* _PROVIDED PASSAGE_
---*---

Gellis is primarily a painter, but in addition to painting classes, she teaches Observational Drawing, Printmaking, Art Fundamentals and a first-year seminar called Unleashing Your Creative Potential Within.
The word “Verdure” is synonymous with luscious greenery, vegetation and freshness. The figures and plants in the artwork — coupled with the earth tones and thick, refined brushstrokes — radiate freedom.
Gellis tells a story of her evolution out of lockdown through her art. The exhibition begins with peace and transitions into chaos and confusion.
The background of the first two pieces creates harmony with the bodies, which are expressing feelings through physical depictions that would otherwise be lacking without clear faces.
“I fell in love with the figures like a divine romance,” Gellis said.
The vibrancy of the abstractions sprawls beyond the constraints of the canvas — with physical movement and wind being pivotal elements to the works. Softer colors compose the beginning pieces in the exhibition, while the neon creations have video-game-like features that shift the narrative of the collection.
Every canvas emits a small shift in energy — each more dynamic and abstract than the one that came before.
As the art becomes more lively, it loses its clear picture of movement.
The light from the outdoors shines on the paintings and separates the piece from the wall and the barriers of the canvas strengthen. The shapes in the brighter pieces are less animated and require a deeper, longer look into the placement of brush strokes to interpret where and what the silhouettes are.

---*---

* _SUPPLIED INFORMATION_
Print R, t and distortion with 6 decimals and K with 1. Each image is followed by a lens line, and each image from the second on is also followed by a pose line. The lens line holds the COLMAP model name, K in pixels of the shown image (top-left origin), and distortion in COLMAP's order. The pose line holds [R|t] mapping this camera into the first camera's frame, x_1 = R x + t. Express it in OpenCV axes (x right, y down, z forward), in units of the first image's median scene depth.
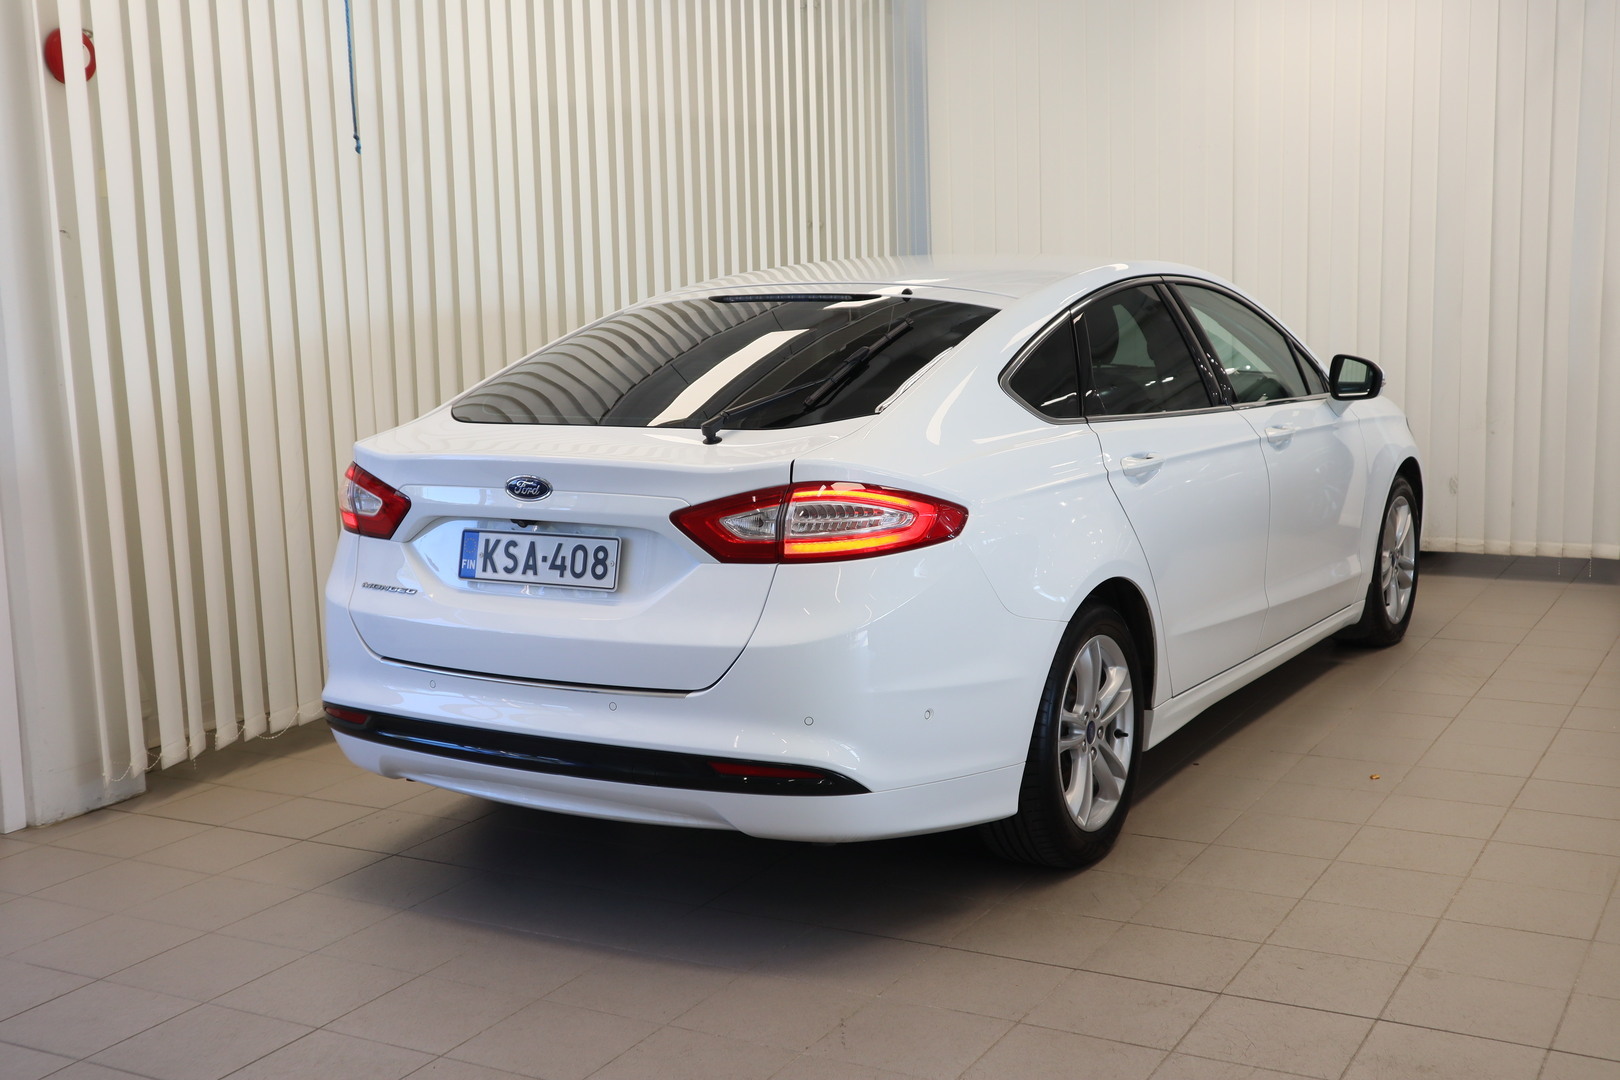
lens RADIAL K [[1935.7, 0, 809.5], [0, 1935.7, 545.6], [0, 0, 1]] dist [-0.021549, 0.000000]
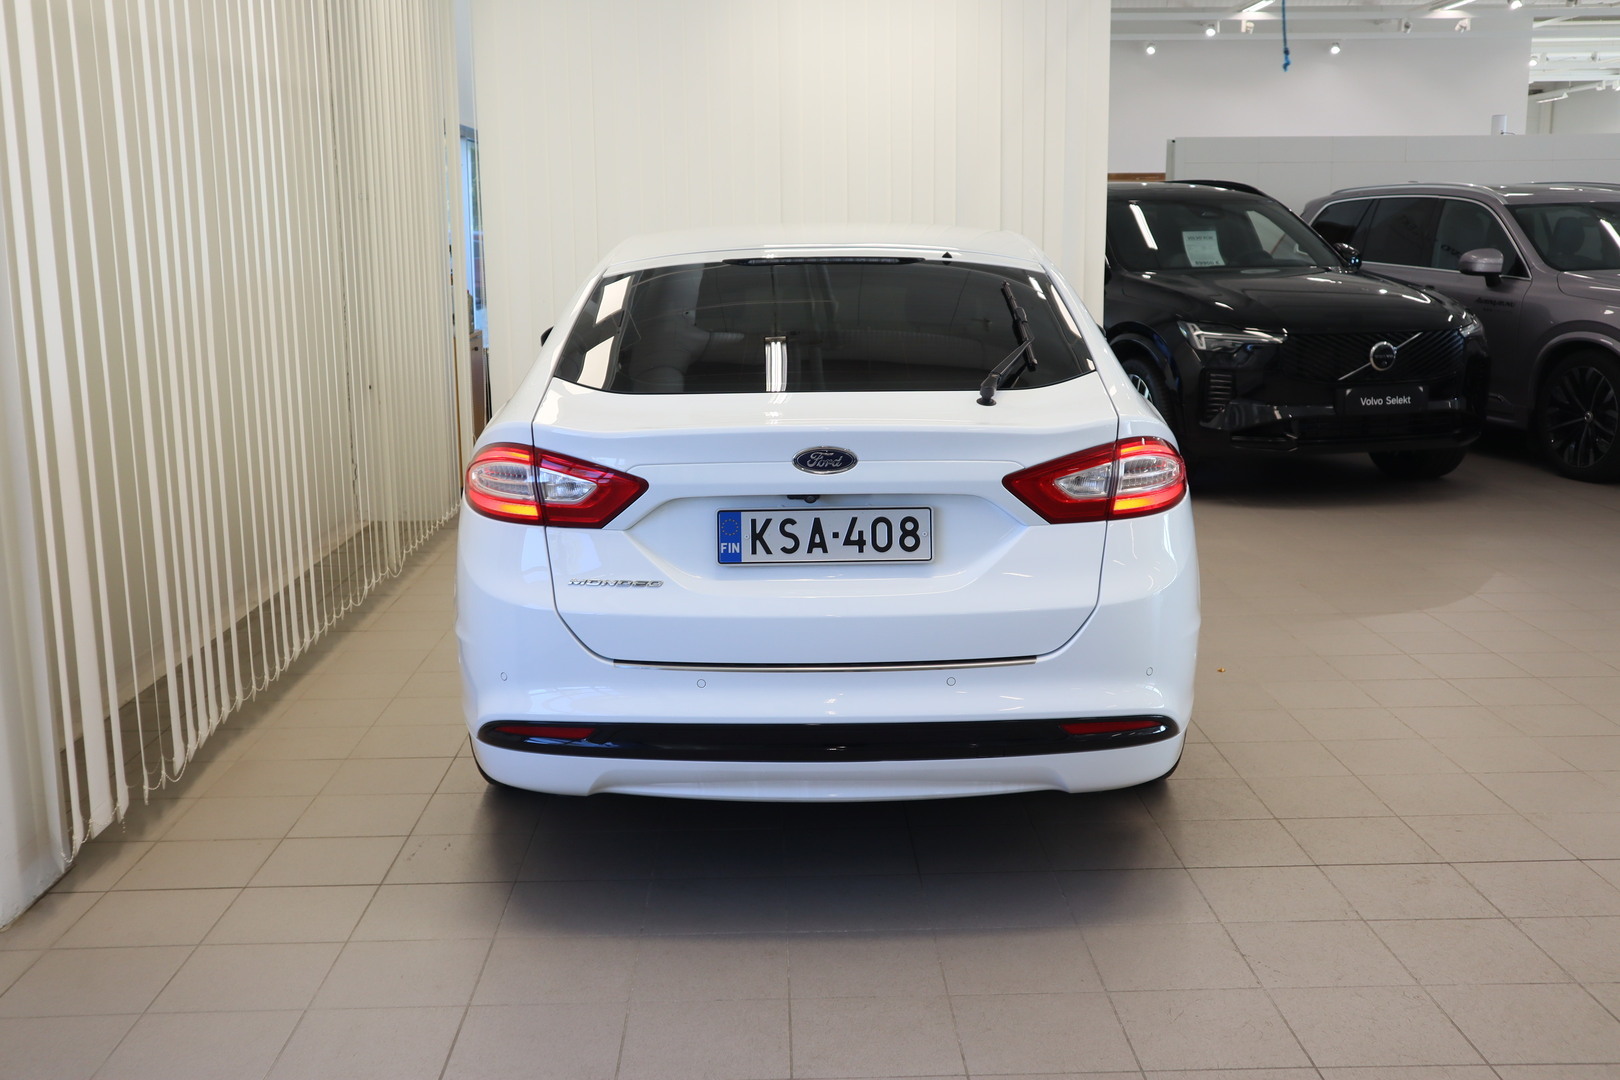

---*---

* _PROBLEMS TO WORK ON_
1. Shorten the paragraph in the passage about Gellis's exhibition that begins "The vibrancy of the abstractions," keeping its main facts.
2. Carry the passage about Gellis's exhibition on past its final sentence.
The material comes from a separate source.

* _ANSWERS FOR THIS EXERCISE_
1. The lively abstractions reach beyond the canvas, with physical movement and wind central to the works. Softer colors open the exhibition, while later neon pieces have video-game-like features that shift the collection's narrative.

2.
“The figures emerged from somewhere inside of me, into the here and now,” Gellis wrote.
The paintings with neon backgrounds contain a hidden image of a checkered floor amid the elements of nature — one of Gellis’ signature designs found in past exhibitions and shows, as seen in her portfolio. These compositions also have more lines, less fluidity and a greater sense of stiffness, resembling pixels in a video game.
The natural aspects in these pieces transform to look more animated as the humanistic contours are fading into stone and plants. The chaos of the bright colors overwhelms the stillness and structure.
The colors progressively become more luminous and the human compositions glow in a way that causes them to appear to rise off the canvas — peeling away the layer of calm found in the first two paintings.
Any viewer can visit this exhibition and feel the colors of emotions of the past two years — yet the details of the imagery allow people to interpret the depictions in many unique ways.
The exhibition will be open until Oct. 16, at the LA Louver gallery.